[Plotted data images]
┄┄┄┄┄┄┄┄┄┄
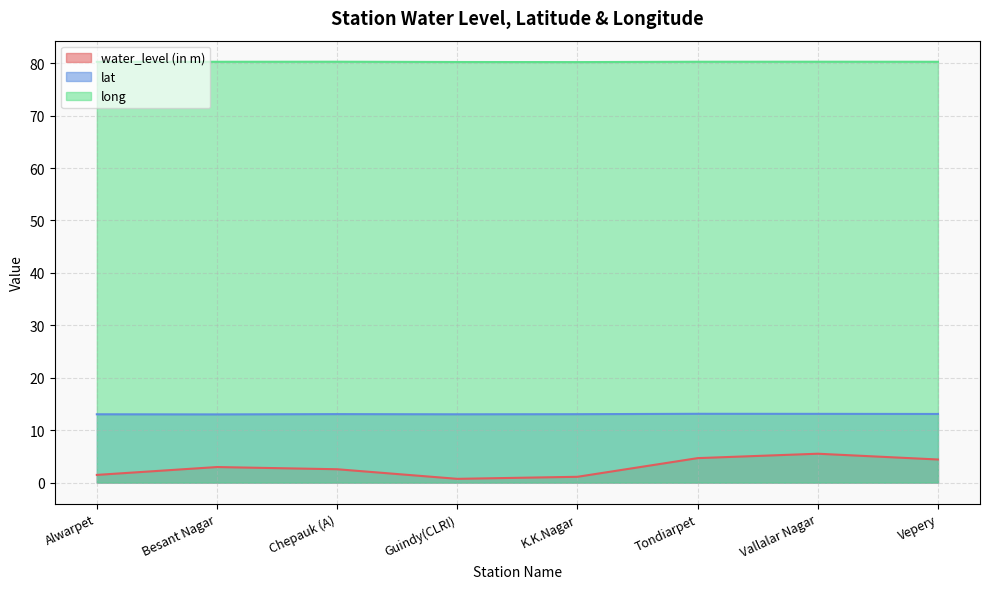

True or false: lat and water_level (in m) cross at least once.

False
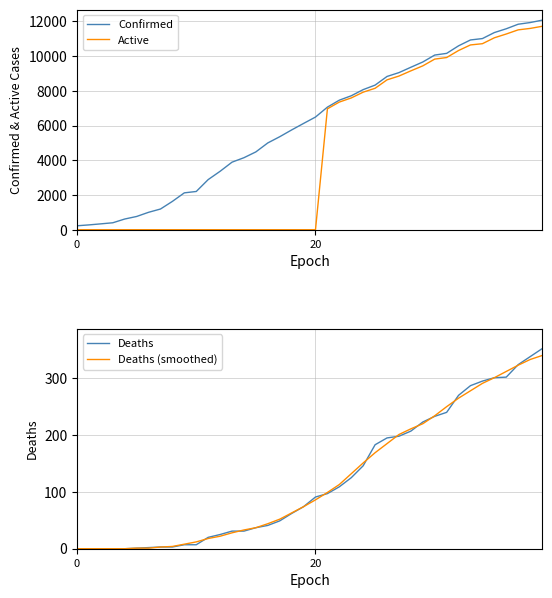

What is the difference between the Active values at 36 and 20?

11268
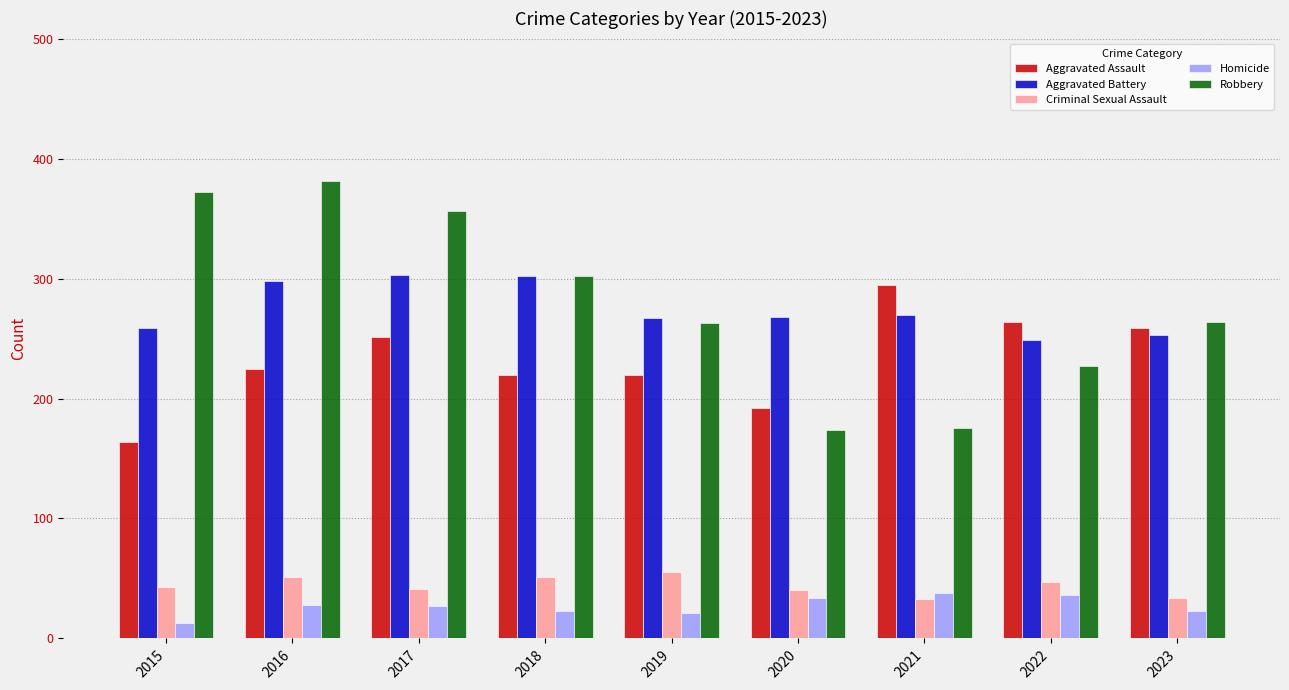

Which series has the widest spread of values?

Robbery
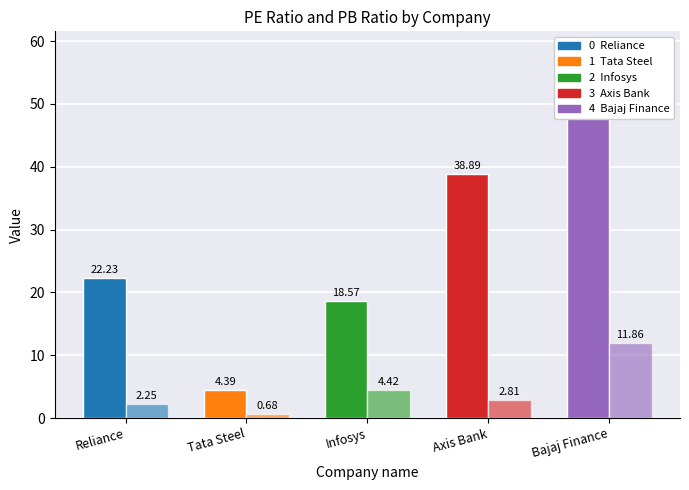

Where is PE Ratio nearest to the value 31?

Axis Bank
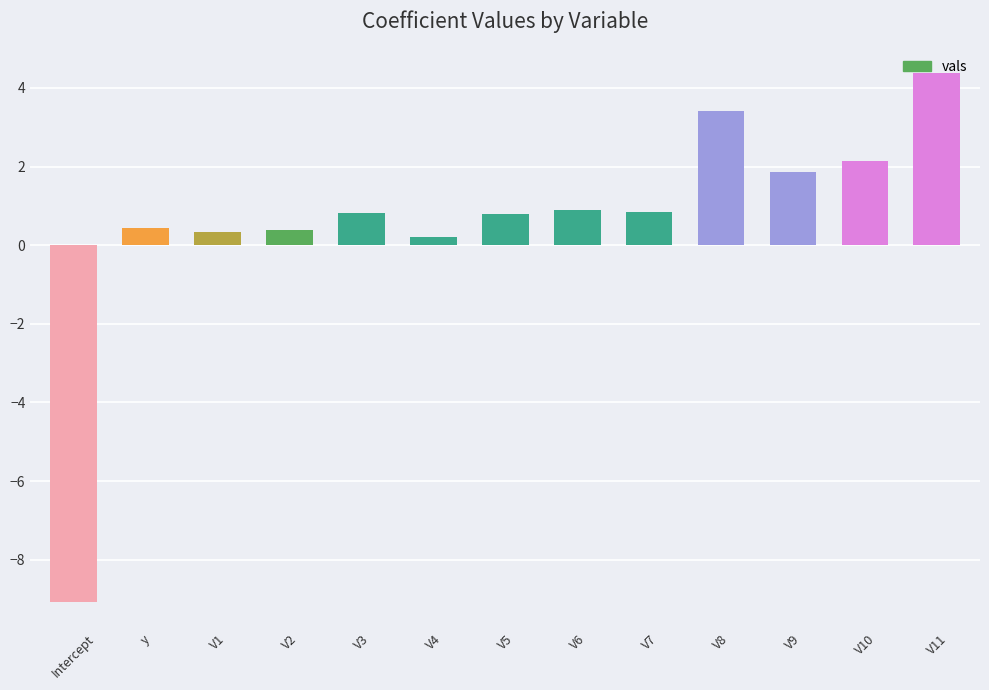

What is the average value?

0.6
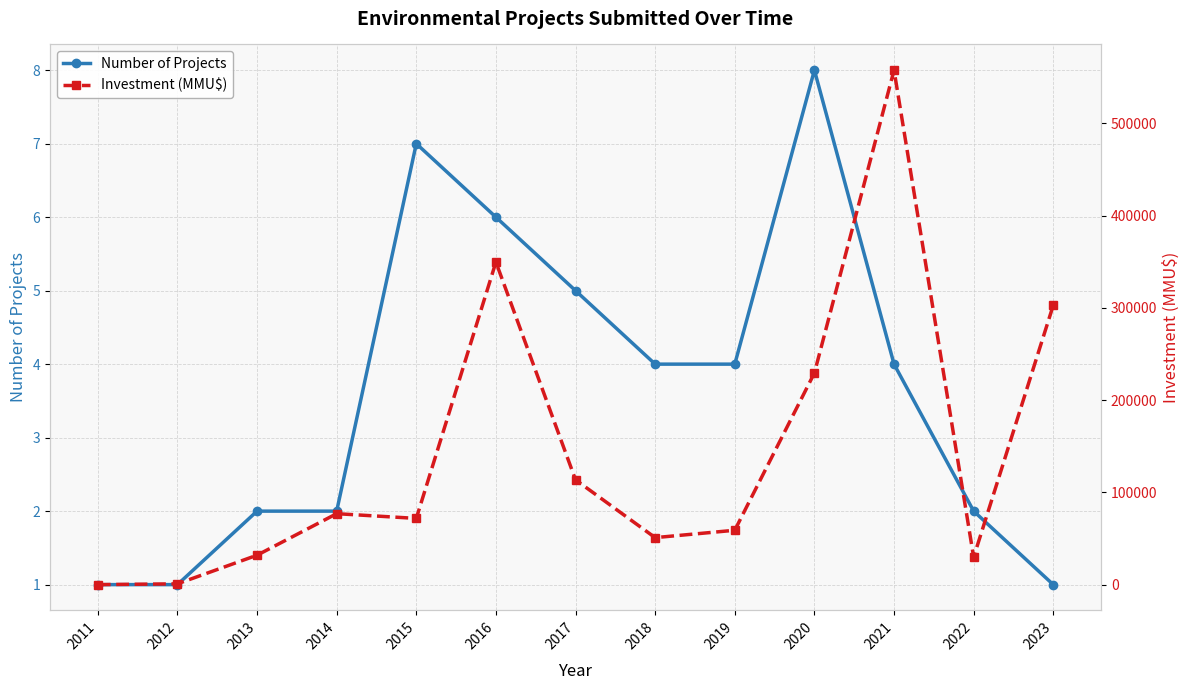

What is the spread (max minus min) of values at 2018?

51033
┄┄┄┄┄┄┄┄┄┄
**Aim of the task**
Copy out every line of text in the items above word for word, leaving out the pictures.

**Exercise response**
True or false: lat and water_level (in m) cross at least once.

False

What is the difference between the Active values at 36 and 20?

11268

Which series has the widest spread of values?

Robbery

Where is PE Ratio nearest to the value 31?

Axis Bank

What is the average value?

0.6

What is the spread (max minus min) of values at 2018?

51033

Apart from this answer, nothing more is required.